┏━━
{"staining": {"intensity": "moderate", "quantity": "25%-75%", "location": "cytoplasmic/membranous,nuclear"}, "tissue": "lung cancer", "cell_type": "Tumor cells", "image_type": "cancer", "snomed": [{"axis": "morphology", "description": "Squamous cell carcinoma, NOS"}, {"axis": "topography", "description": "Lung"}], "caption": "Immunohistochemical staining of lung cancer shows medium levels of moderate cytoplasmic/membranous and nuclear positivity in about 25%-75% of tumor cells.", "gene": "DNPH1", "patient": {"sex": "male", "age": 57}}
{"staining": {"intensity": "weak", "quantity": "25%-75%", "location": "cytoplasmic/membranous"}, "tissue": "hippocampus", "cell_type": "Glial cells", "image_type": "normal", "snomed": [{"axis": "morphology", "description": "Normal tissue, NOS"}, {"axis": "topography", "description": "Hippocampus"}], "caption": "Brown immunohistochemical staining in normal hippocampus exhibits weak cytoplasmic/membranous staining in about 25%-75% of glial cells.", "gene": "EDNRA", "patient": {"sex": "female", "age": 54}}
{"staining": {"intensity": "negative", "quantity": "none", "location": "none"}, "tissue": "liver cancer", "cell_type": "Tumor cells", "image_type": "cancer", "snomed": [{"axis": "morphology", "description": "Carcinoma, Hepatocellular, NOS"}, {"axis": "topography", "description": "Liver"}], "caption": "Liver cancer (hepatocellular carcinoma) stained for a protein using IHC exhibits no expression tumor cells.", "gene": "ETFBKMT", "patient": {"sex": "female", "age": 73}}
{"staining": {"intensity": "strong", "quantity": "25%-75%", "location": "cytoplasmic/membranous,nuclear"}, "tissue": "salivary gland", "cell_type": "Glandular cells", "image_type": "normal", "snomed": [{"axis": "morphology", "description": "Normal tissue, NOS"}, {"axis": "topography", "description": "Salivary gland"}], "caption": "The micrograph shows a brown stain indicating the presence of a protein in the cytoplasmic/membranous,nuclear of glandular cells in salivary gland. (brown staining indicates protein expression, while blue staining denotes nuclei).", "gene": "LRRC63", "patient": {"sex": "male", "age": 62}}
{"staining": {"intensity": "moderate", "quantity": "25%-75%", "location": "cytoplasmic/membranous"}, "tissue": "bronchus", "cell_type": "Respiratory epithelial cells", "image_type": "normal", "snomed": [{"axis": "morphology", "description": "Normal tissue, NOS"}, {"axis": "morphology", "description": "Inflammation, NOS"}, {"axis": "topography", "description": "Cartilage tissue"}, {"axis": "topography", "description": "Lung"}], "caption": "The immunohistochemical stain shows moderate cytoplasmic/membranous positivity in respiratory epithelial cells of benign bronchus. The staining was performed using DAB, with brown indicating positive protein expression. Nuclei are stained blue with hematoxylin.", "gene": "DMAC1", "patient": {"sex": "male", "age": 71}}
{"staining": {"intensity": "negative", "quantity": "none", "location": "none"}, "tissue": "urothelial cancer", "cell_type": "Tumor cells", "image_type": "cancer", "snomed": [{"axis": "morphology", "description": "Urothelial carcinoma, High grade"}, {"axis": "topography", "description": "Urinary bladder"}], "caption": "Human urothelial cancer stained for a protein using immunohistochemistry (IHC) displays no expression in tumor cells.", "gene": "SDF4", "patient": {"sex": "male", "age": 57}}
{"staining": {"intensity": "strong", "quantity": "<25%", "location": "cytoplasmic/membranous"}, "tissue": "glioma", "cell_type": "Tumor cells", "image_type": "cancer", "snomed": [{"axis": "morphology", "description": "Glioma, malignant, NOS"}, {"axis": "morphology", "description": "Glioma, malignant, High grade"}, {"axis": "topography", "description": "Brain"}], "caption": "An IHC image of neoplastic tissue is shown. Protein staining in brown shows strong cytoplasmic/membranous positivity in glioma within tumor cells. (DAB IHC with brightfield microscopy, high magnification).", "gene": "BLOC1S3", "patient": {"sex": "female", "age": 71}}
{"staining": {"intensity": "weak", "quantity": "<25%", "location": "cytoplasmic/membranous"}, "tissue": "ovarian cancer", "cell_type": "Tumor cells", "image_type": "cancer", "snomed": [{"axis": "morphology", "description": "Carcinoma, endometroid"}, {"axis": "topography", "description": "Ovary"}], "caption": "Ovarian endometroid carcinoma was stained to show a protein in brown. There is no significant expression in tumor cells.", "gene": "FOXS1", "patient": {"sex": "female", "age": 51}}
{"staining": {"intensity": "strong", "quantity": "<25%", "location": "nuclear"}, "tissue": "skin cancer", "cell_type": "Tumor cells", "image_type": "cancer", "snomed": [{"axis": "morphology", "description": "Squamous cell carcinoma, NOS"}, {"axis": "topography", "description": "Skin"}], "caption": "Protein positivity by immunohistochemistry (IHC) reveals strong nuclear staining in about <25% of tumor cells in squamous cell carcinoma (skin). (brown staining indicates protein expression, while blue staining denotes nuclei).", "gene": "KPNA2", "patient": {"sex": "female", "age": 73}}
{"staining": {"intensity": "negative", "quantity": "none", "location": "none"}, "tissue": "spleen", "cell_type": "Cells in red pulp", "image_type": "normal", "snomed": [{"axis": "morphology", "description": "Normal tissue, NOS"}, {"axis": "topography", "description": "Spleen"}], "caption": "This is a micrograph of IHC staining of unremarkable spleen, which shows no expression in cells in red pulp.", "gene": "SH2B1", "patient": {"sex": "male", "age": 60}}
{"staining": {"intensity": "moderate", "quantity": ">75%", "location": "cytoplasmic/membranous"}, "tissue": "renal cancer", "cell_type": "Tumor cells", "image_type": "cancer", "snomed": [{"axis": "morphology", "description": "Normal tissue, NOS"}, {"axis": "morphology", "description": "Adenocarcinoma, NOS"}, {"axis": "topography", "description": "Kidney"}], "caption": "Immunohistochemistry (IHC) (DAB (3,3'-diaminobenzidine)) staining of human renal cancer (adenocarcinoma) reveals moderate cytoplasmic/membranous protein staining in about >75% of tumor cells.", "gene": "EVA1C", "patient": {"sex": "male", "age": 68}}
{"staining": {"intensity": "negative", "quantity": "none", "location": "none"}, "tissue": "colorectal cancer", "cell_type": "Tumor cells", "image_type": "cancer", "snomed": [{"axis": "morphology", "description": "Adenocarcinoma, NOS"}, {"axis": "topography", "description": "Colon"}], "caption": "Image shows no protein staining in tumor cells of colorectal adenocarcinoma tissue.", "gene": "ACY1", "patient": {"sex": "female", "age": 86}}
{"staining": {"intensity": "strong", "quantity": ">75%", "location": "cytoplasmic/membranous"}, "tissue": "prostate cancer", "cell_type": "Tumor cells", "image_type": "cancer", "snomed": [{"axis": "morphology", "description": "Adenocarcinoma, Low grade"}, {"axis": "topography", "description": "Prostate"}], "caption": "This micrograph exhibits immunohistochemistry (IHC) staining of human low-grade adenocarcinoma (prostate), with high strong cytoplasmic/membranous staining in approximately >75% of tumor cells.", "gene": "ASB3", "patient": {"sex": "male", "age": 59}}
┗━━
Please write out the records from above, keeping every line exact.

{"staining": {"intensity": "moderate", "quantity": "25%-75%", "location": "cytoplasmic/membranous,nuclear"}, "tissue": "lung cancer", "cell_type": "Tumor cells", "image_type": "cancer", "snomed": [{"axis": "morphology", "description": "Squamous cell carcinoma, NOS"}, {"axis": "topography", "description": "Lung"}], "caption": "Immunohistochemical staining of lung cancer shows medium levels of moderate cytoplasmic/membranous and nuclear positivity in about 25%-75% of tumor cells.", "gene": "DNPH1", "patient": {"sex": "male", "age": 57}}
{"staining": {"intensity": "weak", "quantity": "25%-75%", "location": "cytoplasmic/membranous"}, "tissue": "hippocampus", "cell_type": "Glial cells", "image_type": "normal", "snomed": [{"axis": "morphology", "description": "Normal tissue, NOS"}, {"axis": "topography", "description": "Hippocampus"}], "caption": "Brown immunohistochemical staining in normal hippocampus exhibits weak cytoplasmic/membranous staining in about 25%-75% of glial cells.", "gene": "EDNRA", "patient": {"sex": "female", "age": 54}}
{"staining": {"intensity": "negative", "quantity": "none", "location": "none"}, "tissue": "liver cancer", "cell_type": "Tumor cells", "image_type": "cancer", "snomed": [{"axis": "morphology", "description": "Carcinoma, Hepatocellular, NOS"}, {"axis": "topography", "description": "Liver"}], "caption": "Liver cancer (hepatocellular carcinoma) stained for a protein using IHC exhibits no expression tumor cells.", "gene": "ETFBKMT", "patient": {"sex": "female", "age": 73}}
{"staining": {"intensity": "strong", "quantity": "25%-75%", "location": "cytoplasmic/membranous,nuclear"}, "tissue": "salivary gland", "cell_type": "Glandular cells", "image_type": "normal", "snomed": [{"axis": "morphology", "description": "Normal tissue, NOS"}, {"axis": "topography", "description": "Salivary gland"}], "caption": "The micrograph shows a brown stain indicating the presence of a protein in the cytoplasmic/membranous,nuclear of glandular cells in salivary gland. (brown staining indicates protein expression, while blue staining denotes nuclei).", "gene": "LRRC63", "patient": {"sex": "male", "age": 62}}
{"staining": {"intensity": "moderate", "quantity": "25%-75%", "location": "cytoplasmic/membranous"}, "tissue": "bronchus", "cell_type": "Respiratory epithelial cells", "image_type": "normal", "snomed": [{"axis": "morphology", "description": "Normal tissue, NOS"}, {"axis": "morphology", "description": "Inflammation, NOS"}, {"axis": "topography", "description": "Cartilage tissue"}, {"axis": "topography", "description": "Lung"}], "caption": "The immunohistochemical stain shows moderate cytoplasmic/membranous positivity in respiratory epithelial cells of benign bronchus. The staining was performed using DAB, with brown indicating positive protein expression. Nuclei are stained blue with hematoxylin.", "gene": "DMAC1", "patient": {"sex": "male", "age": 71}}
{"staining": {"intensity": "negative", "quantity": "none", "location": "none"}, "tissue": "urothelial cancer", "cell_type": "Tumor cells", "image_type": "cancer", "snomed": [{"axis": "morphology", "description": "Urothelial carcinoma, High grade"}, {"axis": "topography", "description": "Urinary bladder"}], "caption": "Human urothelial cancer stained for a protein using immunohistochemistry (IHC) displays no expression in tumor cells.", "gene": "SDF4", "patient": {"sex": "male", "age": 57}}
{"staining": {"intensity": "strong", "quantity": "<25%", "location": "cytoplasmic/membranous"}, "tissue": "glioma", "cell_type": "Tumor cells", "image_type": "cancer", "snomed": [{"axis": "morphology", "description": "Glioma, malignant, NOS"}, {"axis": "morphology", "description": "Glioma, malignant, High grade"}, {"axis": "topography", "description": "Brain"}], "caption": "An IHC image of neoplastic tissue is shown. Protein staining in brown shows strong cytoplasmic/membranous positivity in glioma within tumor cells. (DAB IHC with brightfield microscopy, high magnification).", "gene": "BLOC1S3", "patient": {"sex": "female", "age": 71}}
{"staining": {"intensity": "weak", "quantity": "<25%", "location": "cytoplasmic/membranous"}, "tissue": "ovarian cancer", "cell_type": "Tumor cells", "image_type": "cancer", "snomed": [{"axis": "morphology", "description": "Carcinoma, endometroid"}, {"axis": "topography", "description": "Ovary"}], "caption": "Ovarian endometroid carcinoma was stained to show a protein in brown. There is no significant expression in tumor cells.", "gene": "FOXS1", "patient": {"sex": "female", "age": 51}}
{"staining": {"intensity": "strong", "quantity": "<25%", "location": "nuclear"}, "tissue": "skin cancer", "cell_type": "Tumor cells", "image_type": "cancer", "snomed": [{"axis": "morphology", "description": "Squamous cell carcinoma, NOS"}, {"axis": "topography", "description": "Skin"}], "caption": "Protein positivity by immunohistochemistry (IHC) reveals strong nuclear staining in about <25% of tumor cells in squamous cell carcinoma (skin). (brown staining indicates protein expression, while blue staining denotes nuclei).", "gene": "KPNA2", "patient": {"sex": "female", "age": 73}}
{"staining": {"intensity": "negative", "quantity": "none", "location": "none"}, "tissue": "spleen", "cell_type": "Cells in red pulp", "image_type": "normal", "snomed": [{"axis": "morphology", "description": "Normal tissue, NOS"}, {"axis": "topography", "description": "Spleen"}], "caption": "This is a micrograph of IHC staining of unremarkable spleen, which shows no expression in cells in red pulp.", "gene": "SH2B1", "patient": {"sex": "male", "age": 60}}
{"staining": {"intensity": "moderate", "quantity": ">75%", "location": "cytoplasmic/membranous"}, "tissue": "renal cancer", "cell_type": "Tumor cells", "image_type": "cancer", "snomed": [{"axis": "morphology", "description": "Normal tissue, NOS"}, {"axis": "morphology", "description": "Adenocarcinoma, NOS"}, {"axis": "topography", "description": "Kidney"}], "caption": "Immunohistochemistry (IHC) (DAB (3,3'-diaminobenzidine)) staining of human renal cancer (adenocarcinoma) reveals moderate cytoplasmic/membranous protein staining in about >75% of tumor cells.", "gene": "EVA1C", "patient": {"sex": "male", "age": 68}}
{"staining": {"intensity": "negative", "quantity": "none", "location": "none"}, "tissue": "colorectal cancer", "cell_type": "Tumor cells", "image_type": "cancer", "snomed": [{"axis": "morphology", "description": "Adenocarcinoma, NOS"}, {"axis": "topography", "description": "Colon"}], "caption": "Image shows no protein staining in tumor cells of colorectal adenocarcinoma tissue.", "gene": "ACY1", "patient": {"sex": "female", "age": 86}}
{"staining": {"intensity": "strong", "quantity": ">75%", "location": "cytoplasmic/membranous"}, "tissue": "prostate cancer", "cell_type": "Tumor cells", "image_type": "cancer", "snomed": [{"axis": "morphology", "description": "Adenocarcinoma, Low grade"}, {"axis": "topography", "description": "Prostate"}], "caption": "This micrograph exhibits immunohistochemistry (IHC) staining of human low-grade adenocarcinoma (prostate), with high strong cytoplasmic/membranous staining in approximately >75% of tumor cells.", "gene": "ASB3", "patient": {"sex": "male", "age": 59}}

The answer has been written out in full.